Diltiazem has negative inotropic, chronotropic, and dromotropic effects. This means diltiazem causes a decrease in heart muscle contractility – how strong the beat is, lowering of heart rate – due to slowing of the sinoatrial node, and a slowing of conduction through the atrioventricular node – increasing the time needed for each beat. Each of these effects results in reduced oxygen consumption by the heart, reducing angina, typically unstable angina, symptoms. These effects also reduce blood pressure by causing less blood to be pumped out.

==Research==
Diltiazem is prescribed off-label by doctors in the US for prophylaxis of cluster headaches.
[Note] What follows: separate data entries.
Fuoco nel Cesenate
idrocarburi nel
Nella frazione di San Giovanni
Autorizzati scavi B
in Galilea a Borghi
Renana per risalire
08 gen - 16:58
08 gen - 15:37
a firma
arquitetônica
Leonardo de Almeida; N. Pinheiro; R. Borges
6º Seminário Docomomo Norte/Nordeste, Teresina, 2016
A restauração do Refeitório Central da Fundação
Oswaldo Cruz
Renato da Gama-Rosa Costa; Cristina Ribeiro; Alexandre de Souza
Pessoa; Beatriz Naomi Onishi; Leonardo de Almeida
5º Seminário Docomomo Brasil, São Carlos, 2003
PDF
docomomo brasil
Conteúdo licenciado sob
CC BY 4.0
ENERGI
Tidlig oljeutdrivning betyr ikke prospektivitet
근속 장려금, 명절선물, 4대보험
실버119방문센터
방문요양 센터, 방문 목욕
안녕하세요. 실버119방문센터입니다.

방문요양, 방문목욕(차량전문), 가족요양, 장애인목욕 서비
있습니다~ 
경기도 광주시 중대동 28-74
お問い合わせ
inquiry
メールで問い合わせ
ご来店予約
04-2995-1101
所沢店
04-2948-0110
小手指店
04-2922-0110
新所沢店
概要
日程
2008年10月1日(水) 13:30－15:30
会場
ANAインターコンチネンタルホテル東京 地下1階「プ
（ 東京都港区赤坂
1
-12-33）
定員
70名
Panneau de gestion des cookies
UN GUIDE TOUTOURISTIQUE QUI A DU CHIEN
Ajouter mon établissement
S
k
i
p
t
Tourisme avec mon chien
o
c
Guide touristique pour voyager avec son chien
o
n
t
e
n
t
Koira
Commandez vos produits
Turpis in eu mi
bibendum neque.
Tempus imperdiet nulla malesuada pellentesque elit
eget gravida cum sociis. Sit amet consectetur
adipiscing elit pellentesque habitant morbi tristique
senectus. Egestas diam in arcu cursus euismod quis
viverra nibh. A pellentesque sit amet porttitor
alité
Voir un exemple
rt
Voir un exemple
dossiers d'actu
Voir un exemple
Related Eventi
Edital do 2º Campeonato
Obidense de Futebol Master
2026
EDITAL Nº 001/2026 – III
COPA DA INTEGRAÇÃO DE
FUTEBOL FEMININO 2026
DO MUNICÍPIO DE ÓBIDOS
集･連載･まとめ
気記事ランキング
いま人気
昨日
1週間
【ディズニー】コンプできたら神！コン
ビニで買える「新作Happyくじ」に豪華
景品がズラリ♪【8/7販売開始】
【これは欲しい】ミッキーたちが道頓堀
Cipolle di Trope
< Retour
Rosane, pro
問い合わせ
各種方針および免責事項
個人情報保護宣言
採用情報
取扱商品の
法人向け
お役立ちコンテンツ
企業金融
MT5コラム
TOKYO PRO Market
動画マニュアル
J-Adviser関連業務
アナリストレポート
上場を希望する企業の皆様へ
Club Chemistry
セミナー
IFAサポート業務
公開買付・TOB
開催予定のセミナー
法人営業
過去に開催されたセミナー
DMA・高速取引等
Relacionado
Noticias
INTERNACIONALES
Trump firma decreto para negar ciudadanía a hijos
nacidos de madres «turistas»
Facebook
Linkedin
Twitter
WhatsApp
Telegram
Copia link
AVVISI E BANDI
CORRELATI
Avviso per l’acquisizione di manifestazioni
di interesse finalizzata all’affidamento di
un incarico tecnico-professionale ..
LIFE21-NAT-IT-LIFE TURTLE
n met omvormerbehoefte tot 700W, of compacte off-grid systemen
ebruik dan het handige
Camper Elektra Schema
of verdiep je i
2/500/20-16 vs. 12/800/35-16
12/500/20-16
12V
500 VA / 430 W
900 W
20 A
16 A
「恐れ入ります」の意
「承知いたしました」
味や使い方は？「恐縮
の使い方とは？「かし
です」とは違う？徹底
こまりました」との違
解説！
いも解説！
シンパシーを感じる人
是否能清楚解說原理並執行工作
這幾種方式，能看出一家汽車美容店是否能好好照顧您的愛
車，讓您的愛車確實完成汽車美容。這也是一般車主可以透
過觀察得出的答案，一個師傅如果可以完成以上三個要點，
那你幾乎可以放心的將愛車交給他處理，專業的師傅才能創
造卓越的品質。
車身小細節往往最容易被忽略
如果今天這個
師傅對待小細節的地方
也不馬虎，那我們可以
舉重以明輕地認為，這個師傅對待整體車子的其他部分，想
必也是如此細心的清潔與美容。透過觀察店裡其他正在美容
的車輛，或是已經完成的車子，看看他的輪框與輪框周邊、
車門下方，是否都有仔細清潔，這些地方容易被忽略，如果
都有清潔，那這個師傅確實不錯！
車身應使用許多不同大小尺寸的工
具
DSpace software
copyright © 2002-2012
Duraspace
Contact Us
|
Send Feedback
Some research on diltiazem and other calcium channel antagonists in the treatment and prophylaxis of migraine is ongoing.

Recent research has shown diltiazem may reduce cocaine cravings in drug-addicted rats. This is believed to be due to the effects of calcium blockers on dopaminergic and glutamatergic signaling in the brain. Diltiazem also enhances the analgesic effect of morphine in animal tests, without increasing respiratory depression, and reduces the development of tolerance.

Diltiazem is also being used in the treatment of anal fissures. It can be taken orally or applied topically with increased effectiveness. When applied topically, it is made into a cream form using either petrolatum or Phlojel. Phlojel absorbs the diltiazem into the problem area better than the petrolatum base. It has good short-term success rates.